Pas de publicité ni d’affichage dans les rues, les habitants de l’agglomération toulousaine ne connaissent pas son nom. Déployé dans les 37 communes de la métropole, son réseau de fibre optique de plus de 1 700 km connecte pourtant les CHU, les écoles et collèges, les différentes collectivités locales et quelque 2 000 entreprises du territoire dont Airbus et le Cnes.
Société publique locale (SPL), Zefil peut être considérée comme un exemple de Réseau d’initiative publique (RIP) réussi. Son histoire remonte au début des années 2000 quand Toulouse Métropole fait le choix, audacieux à l’époque, de construire son propre réseau télécom afin d’assurer l’aménagement numérique de son territoire.
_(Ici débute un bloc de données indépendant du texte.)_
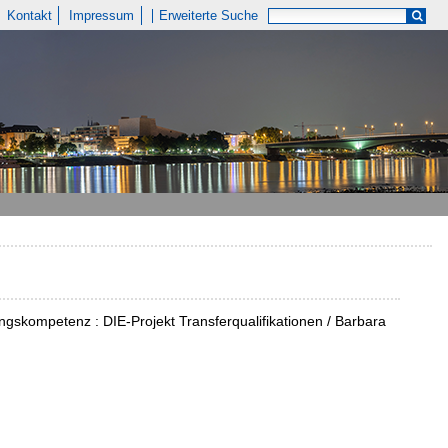
Kontakt
Impressum
Erweiterte Suche
gskompetenz : DIE-Projekt Transferqualifikationen / Barbara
« Très peu de communes françaises ont osé saisir cette opportunité, car le chantier est techniquement complexe et financièrement lourd », rappelle Le Journal Toulousain qui estime que « Toulouse est la seule ville de France avec un réseau télécom 100 % public ».
Opérateur d’opérateurs
Sa spécificité première tient à son positionnement : Zefil ne commercialise pas directement de services aux entreprises ou aux particuliers. « Opérateur d’opérateurs », la société met son infrastructure à disposition de plus de quarante opérateurs télécoms dont Orange, Bouygues, Free, SFR et des acteurs régionaux.
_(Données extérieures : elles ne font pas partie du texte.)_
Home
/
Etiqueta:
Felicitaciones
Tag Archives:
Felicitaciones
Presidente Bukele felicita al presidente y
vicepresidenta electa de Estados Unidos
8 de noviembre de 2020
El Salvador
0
Assurant la maintenance et l’évolutivité de son infrastructure, Zefil met à leur disposition des débits garantis et symétriques de 4 Mbps à 10 Gbps, avec une disponibilité de réseau contractuelle de 99,85 % et une garantie de temps de rétablissement (GTR) de 4 heures grâce à son centre d’opérations réseau actif en 24/7.
Avec la fibre noire (FON), l’opérateur tiers peut installer ses propres équipements de transmission. Zefil propose aussi un service d’hébergement en datacenter pour stocker des données avec des accès à des locaux techniques sécurisés répartis sur les 37 communes de la métropole.
Un RIP rentable
Alors que de nombreux RIP se trouvent dans des situations financières délicates, avec des coûts d’exploitation et de complétude du réseau plus élevés que prévu, Zefil est, elle, rentable.
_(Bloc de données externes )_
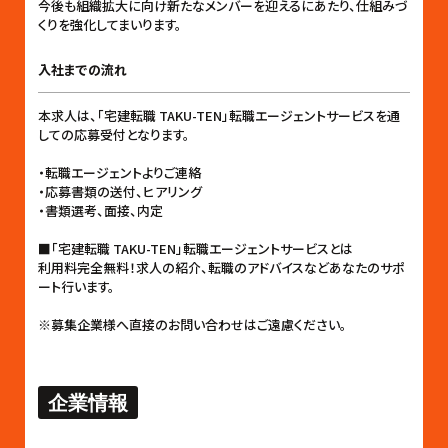
今後も組織拡大に向け新たなメンバーを迎えるにあたり、仕組みづ
くりを強化してまいります。
入社までの流れ
本求人は、「宅建転職 TAKU-TEN」転職エージェントサービスを通
しての応募受付となります。
・転職エージェントよりご連絡
・応募書類の送付、ヒアリング
・書類選考、面接、内定
■「宅建転職 TAKU-TEN」転職エージェントサービスとは
利用料完全無料！求人の紹介、転職のアドバイスなどあなたのサポ
ート行います。
※募集企業様へ直接のお問い合わせはご遠慮ください。
企業情報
Détenue à 74,5 % par la métropole, 15,5 % par les communes et à 10 % par la ville, la société appartient à ses actionnaires et non à un organisme privé.
« Sans subventions de fonctionnement, elle génère près de 5 millions d’euros de chiffre d’affaires annuel, dégage entre 900 000 et 1 million d’euros de marge et réinvestit chaque année entre 600 000 et 1 millions d’euros dans le développement de son réseau et l’innovation », estime La Gazette du Midi.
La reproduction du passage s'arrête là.